**** EXTRACTED ENTRIES ****
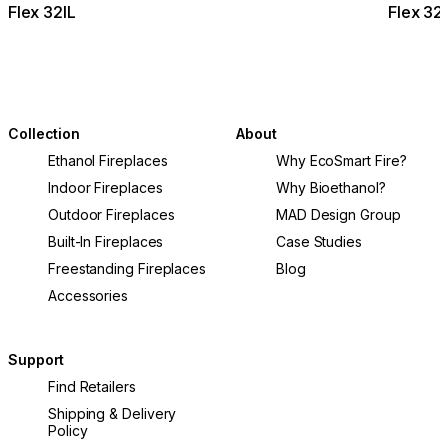
Flex 32IL
Flex 32
Collection
About
Ethanol Fireplaces
Why EcoSmart Fire?
Indoor Fireplaces
Why Bioethanol?
Outdoor Fireplaces
MAD Design Group
Built-In Fireplaces
Case Studies
Freestanding Fireplaces
Blog
Accessories
Support
Find Retailers
Shipping & Delivery
Policy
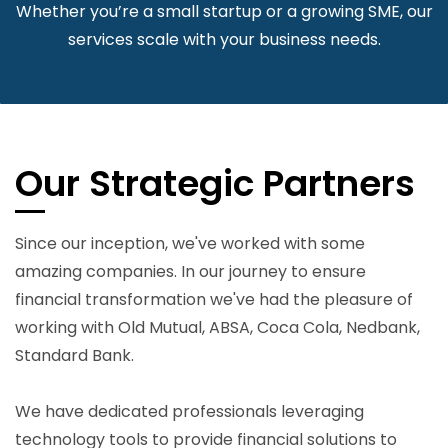
Whether you’re a small startup or a growing SME, our
services scale with your business needs.
Our Strategic Partners
Since our inception, we've worked with some
amazing companies. In our journey to ensure
financial transformation we've had the pleasure of
working with Old Mutual, ABSA, Coca Cola, Nedbank,
Standard Bank.
We have dedicated professionals leveraging
technology tools to provide financial solutions to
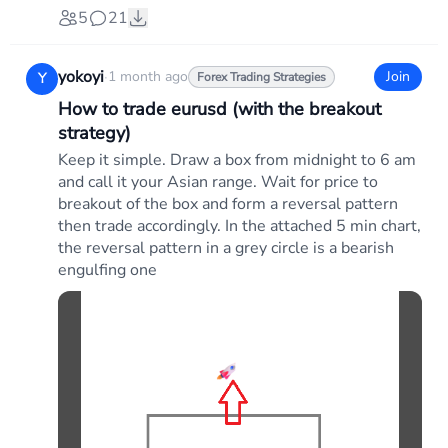
5
21
yokoyi
·
1 month ago
Join
Y
Forex Trading Strategies
How to trade eurusd (with the breakout
strategy)
Keep it simple. Draw a box from midnight to 6 am
and call it your Asian range. Wait for price to
breakout of the box and form a reversal pattern
then trade accordingly. In the attached 5 min chart,
the reversal pattern in a grey circle is a bearish
engulfing one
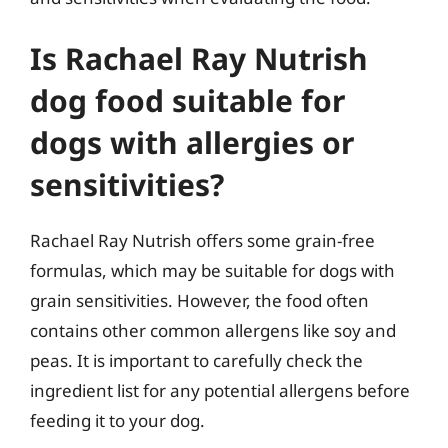
Is Rachael Ray Nutrish
dog food suitable for
dogs with allergies or
sensitivities?
Rachael Ray Nutrish offers some grain-free
formulas, which may be suitable for dogs with
grain sensitivities. However, the food often
contains other common allergens like soy and
peas. It is important to carefully check the
ingredient list for any potential allergens before
feeding it to your dog.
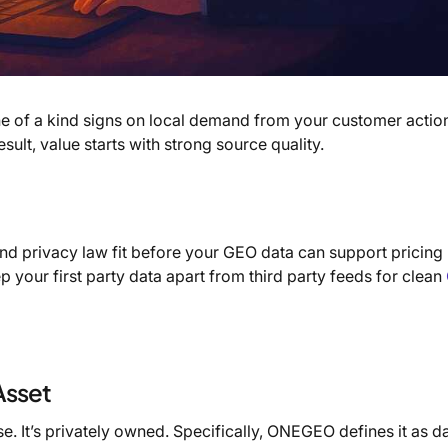
ne of a kind signs on local demand from your customer action
ult, value starts with strong source quality.
nd privacy law fit before your GEO data can support pricing
p your first party data apart from third party feeds for clean
Asset
e. It’s privately owned. Specifically, ONEGEO defines it as d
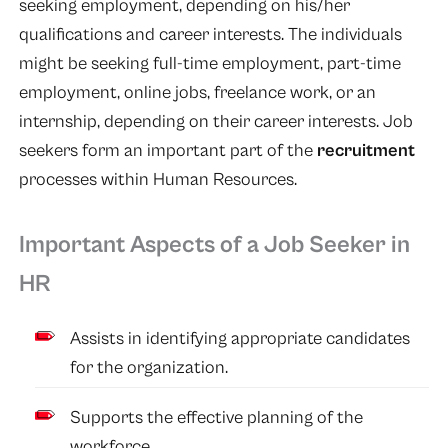
seeking employment, depending on his/her
qualifications and career interests. The individuals
might be seeking full-time employment, part-time
employment, online jobs, freelance work, or an
internship, depending on their career interests. Job
seekers form an important part of the
recruitment
processes within Human Resources.
Important Aspects of a Job Seeker in
HR
Assists in identifying appropriate candidates
for the organization.
Supports the effective planning of the
workforce.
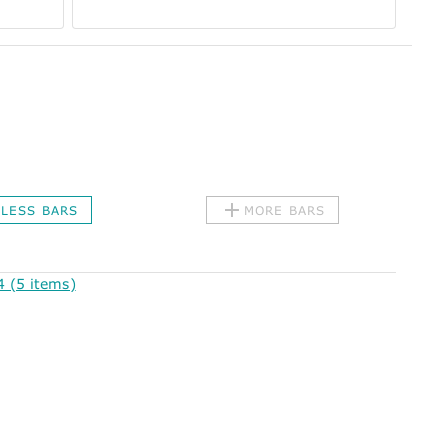
LESS BARS
MORE BARS
 (5 items)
****
▶ _TO-DO ITEM_
Reproduce every line of the listing above word for word, omitting the pictures from your answer.

▶ _YOUR RESPONSE_
Flex 32IL
Flex 32
Collection
About
Ethanol Fireplaces
Why EcoSmart Fire?
Indoor Fireplaces
Why Bioethanol?
Outdoor Fireplaces
MAD Design Group
Built-In Fireplaces
Case Studies
Freestanding Fireplaces
Blog
Accessories
Support
Find Retailers
Shipping & Delivery
Policy
Whether you’re a small startup or a growing SME, our
services scale with your business needs.
Our Strategic Partners
Since our inception, we've worked with some
amazing companies. In our journey to ensure
financial transformation we've had the pleasure of
working with Old Mutual, ABSA, Coca Cola, Nedbank,
Standard Bank.
We have dedicated professionals leveraging
technology tools to provide financial solutions to
5
21
yokoyi
·
1 month ago
Join
Y
Forex Trading Strategies
How to trade eurusd (with the breakout
strategy)
Keep it simple. Draw a box from midnight to 6 am
and call it your Asian range. Wait for price to
breakout of the box and form a reversal pattern
then trade accordingly. In the attached 5 min chart,
the reversal pattern in a grey circle is a bearish
engulfing one
Is Rachael Ray Nutrish
dog food suitable for
dogs with allergies or
sensitivities?
Rachael Ray Nutrish offers some grain-free
formulas, which may be suitable for dogs with
grain sensitivities. However, the food often
contains other common allergens like soy and
peas. It is important to carefully check the
ingredient list for any potential allergens before
feeding it to your dog.
ne of a kind signs on local demand from your customer action
ult, value starts with strong source quality.
nd privacy law fit before your GEO data can support pricing
p your first party data apart from third party feeds for clean
Asset
e. It’s privately owned. Specifically, ONEGEO defines it as d
seeking employment, depending on his/her
qualifications and career interests. The individuals
might be seeking full-time employment, part-time
employment, online jobs, freelance work, or an
internship, depending on their career interests. Job
seekers form an important part of the
recruitment
processes within Human Resources.
Important Aspects of a Job Seeker in
HR
Assists in identifying appropriate candidates
for the organization.
Supports the effective planning of the
workforce.
LESS BARS
MORE BARS
 (5 items)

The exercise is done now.